Teks Bacaan.
Banalitas Kampanye Politik Televisi

Sugeng Winarno

Sugeng Winarno

Oleh :
Sugeng Winarno
Dosen Ilmu Komunikasi FISIP Universitas Muhammadiyah Malang
Pada pekan pertama kampanye politik sudah diwarnai banyak kecurangan. Beragam pelanggaran terjadi tidak hanya lewat kampanye rapat terbuka, tetapi di layar televisi juga terjadi dominasi iklan politik para pemilik media. Kampanye melalui iklan dan berita politik muncul secara tidak proporsional. Telah terjadi banalitas kampanye politik lewat televisi.
Media massa yang idealnya bisa digunakan sebagai sarana pendidikan politik justru disalahgunakan. Prinsip independensi, netralitas dan proporsionalitas telah digadaikan oleh beberapa pelaku media. Bahkan ada indikasi kuat ruang redaksi (newsroom) di beberapa media sudah tidak steril lagi. Para politisi yang sekaligus pemilik media telah mempertontonkan keperkasaannya.
Relasi antara pemilik media (media proprietor) dan masyarakat penonton memang tidak berimbang. Para pemilik media di negeri ini teramat perkasa, sementara di sisi lain tingkat pemahaman, kesadaran dan kepedulian masyarakat pada praktik media yang menyimpang masih sangat rendah. Lebih buruknya lagi, banyak pihak yang mengamini saja terhadap beberapa kecurangan yang dimainkan media, terutama dalam masa kampanye sekarang.
Rentetan pelanggaran kampanye politik di televisi sebenarnya sudah cukup lama terjadi, bahkan jauh sebelum waktu kampanye secara resmi dimulai.  Komisi Penyiaran Indonesia (KPI) sebagai institusi yang mengurusi lembaga penyiaran di Indonesia sepertinya belum bekerja optimal. Selama ini teguran, peringatan, dan sangsi KPI tidak cukup bertaji. Buktinya hingga sekarang tayangan kecurangan kampanye masih sering muncul di televisi.
Kampanye politik lewat media pandang dengar ini memang terbukti sangat ampuh mendukung sukses pemilu. Merujuk pada Saiful Mujani dan William Liddle dalam Personality, Party and Voter (2010) menyatakan bahwa lebih dari 88 persen pemilih pada pemilu 2009 mengikuti kampanye politik melalui televisi. Dengan angka penetrasi yang demikian tinggi, menjadi wajar jika politisi beramai-ramai meningkatkan popularitasnya melalui layar televisi.
Media audio visual ini telah membawa kandidat capres-cawapres dan para caleg berebut tampil memesona. Ada yang lewat pemberitaan, talkshow, kuis, game show, infotainment, dan iklan politik. Ada juga politisi yang ikut main sinetron, menyamar menjadi rakyat jelata seperti dalam program reality show, menyaksikan pertunjukkan live musik, dan datang di acara talent show, dengan memakai atribut partainya.

Tugas 1. Tentukan apakah setiap pernyataan berikut sesuai dengan teks bacaan, lalu jawab ya atau tidak beserta kutipan persis dari teks yang menjadi dasarnya: (a) lebih dari 88 persen pemilih pada pemilu 2009 mengikuti kampanye politik melalui televisi; (b) pelanggaran kampanye politik di televisi baru muncul setelah masa kampanye resmi dimulai; (c) teguran, peringatan, dan sanksi KPI sudah cukup tegas.
Tugas 2. Menurut teks bacaan, apa kepanjangan KPI?
Gunakan hanya teks bacaan di atas sebagai sumber.

Data Berikut.
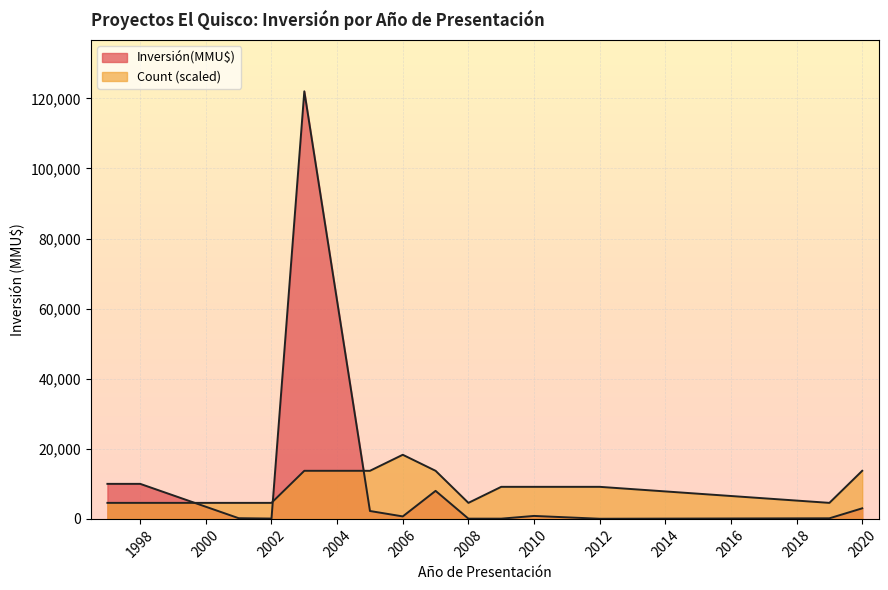

Between 2002 and 2003, which series saw the biggest shift?

Inversión(MMU$)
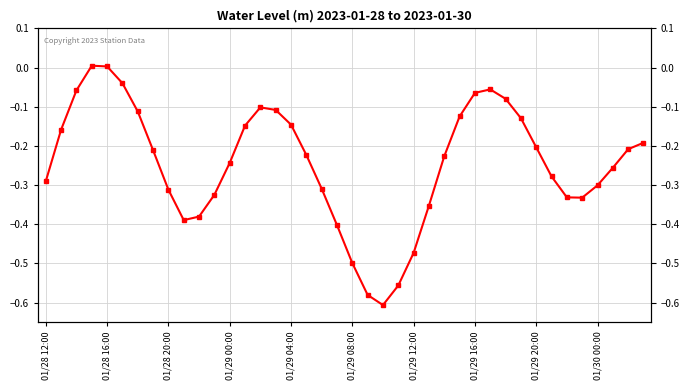

Between 23 and 24, which is larger?

24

Jawaban 1.
(a) Ya: "lebih dari 88 persen pemilih pada pemilu 2009 mengikuti kampanye politik melalui televisi"
(b) Tidak: "bahkan jauh sebelum waktu kampanye secara resmi dimulai"
(c) Tidak: "Selama ini teguran, peringatan, dan sangsi KPI tidak cukup bertaji"

Jawaban 2. Komisi Penyiaran Indonesia